Z pewnością nie ma żadnej przesady ani cienia megalomanii w stwierdzeniu, że uwaga świata zwrócona jest dziś na Polskę. A jeśli nawet nie całego świata, to z pewnością oczy wszystkich katolików, którzy bacznie obserwują wydarzenia w polskim Kościele oraz nasze reakcje na to, co się dzieje w Kościele Powszechnym. Dowodzą tego chociażby reakcje międzynarodowej opinii publicznej na Różaniec do granic. Komentarze na temat tego bezprecedensowego wydarzenia – czy to wypowiadane z pogardą i drwiną, czy też z prawdziwą troską o losy Kościoła – obiegły wszystkie kontynenty. Ta oddolna inicjatywa świeckich wywołała prawdziwe duchowe tsunami, którego skutków jeszcze do końca nie znamy.
Oto kolejna, po ubiegłorocznej kampanii na rzecz całkowitego zakazu aborcji, sprawa, która jest języczkiem uwagi i punktem odniesienia nie tylko dla katolików w wielu krajach. Ponownie otrzymujemy potwierdzenie, jak wielkie rzeczy uczynił nam Wszechmocny za przyczyną naszej Królowej. I myliłby się każdy, kto by owe reakcje bagatelizował. A jeszcze bardziej byłby w błędzie – i zgubę nam gotował – ten, kto by się upoił naszymi skromnymi działaniami. Jaśnieją one wprawdzie na tle ciemnego nieba, ale tylko dlatego, że spowite jest ono coraz gęstszym mrokiem, rzucając czarny cień na dawne ziemie chrześcijańskie. Nie wolno nam zapominać, że komu wiele dano, od tego wiele wymagać się będzie; a komu wiele zlecono, tym więcej od niego żądać będą (Łk 12, 48).
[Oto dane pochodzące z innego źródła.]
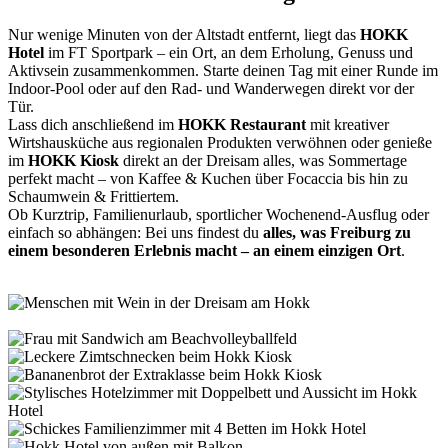
Nur wenige Minuten von der Altstadt entfernt, liegt das
HOKK
Hotel
im FT Sportpark – ein Ort, an dem Erholung, Genuss und
Aktivsein zusammenkommen. Starte deinen Tag mit einer Runde im
Indoor-Pool oder auf den Rad- und Wanderwegen direkt vor der
Tür.
Lass dich anschließend im
HOKK Restaurant
mit kreativer
Wirtshausküche aus regionalen Produkten verwöhnen oder genieße
im
HOKK Kiosk
direkt an der Dreisam alles, was Sommertage
perfekt macht – von Kaffee & Kuchen über Focaccia bis hin zu
Schaumwein & Frittiertem.
Ob Kurztrip, Familienurlaub, sportlicher Wochenend-Ausflug oder
einfach so abhängen: Bei uns findest du
alles, was Freiburg zu
einem besonderen Erlebnis macht – an einem einzigen Ort
.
– Co zrobią w Polsce? – pytanie takie z całą pewnością nurtuje wielu katolików na świecie, zwłaszcza w obliczu największej batalii o małżeństwo i rodzinę, której polem stał się sam Kościół Święty. W obliczu dalekich od magisterium Kościoła, wręcz skrajnie liberalnych wykładni duszpasterskich, jakie dla adhortacji apostolskiej Amoris laetitia przyjęły episkopaty niektórych krajów, wielu wciąż czeka na stanowisko polskie. Przekonałem się o tym ostatnio, rozmawiając między innymi z katolikami z sąsiednich krajów. Obecnie bowiem to nie Niemcy, Francuzi czy Włosi wytyczają Okopy Świętej Trójcy w kwestii zachowania nienaruszonej doktryny o sakramencie małżeństwa, pokuty i Eucharystii. Przy absolutnym milczeniu i braku odpowiedzi na kardynalskie dubia, od troski naszych pasterzy zależą drogi, które obierze Matka nasza Kościół. Czy pozostaniemy wierni nauczaniu o małżeństwie i rodzinie zawartemu w całym dotychczasowym Magisterium, między innymi w encyklice Humanae vitae błogosławionego Pawła VI, której pięćdziesiątą rocznicę powstania obchodzić będziemy w nadchodzącym roku? Czy pozostaniemy wierni nauce o małżeństwie, rodzinie, życiu i porządku moralnym, którego bronił święty Jan Paweł II w encyklikach Veritatis splendor oraz Evangelium vitae? Czy może pójdziemy na kompromis z duchem tego świata i zdradzimy Kościół i Ewangelię?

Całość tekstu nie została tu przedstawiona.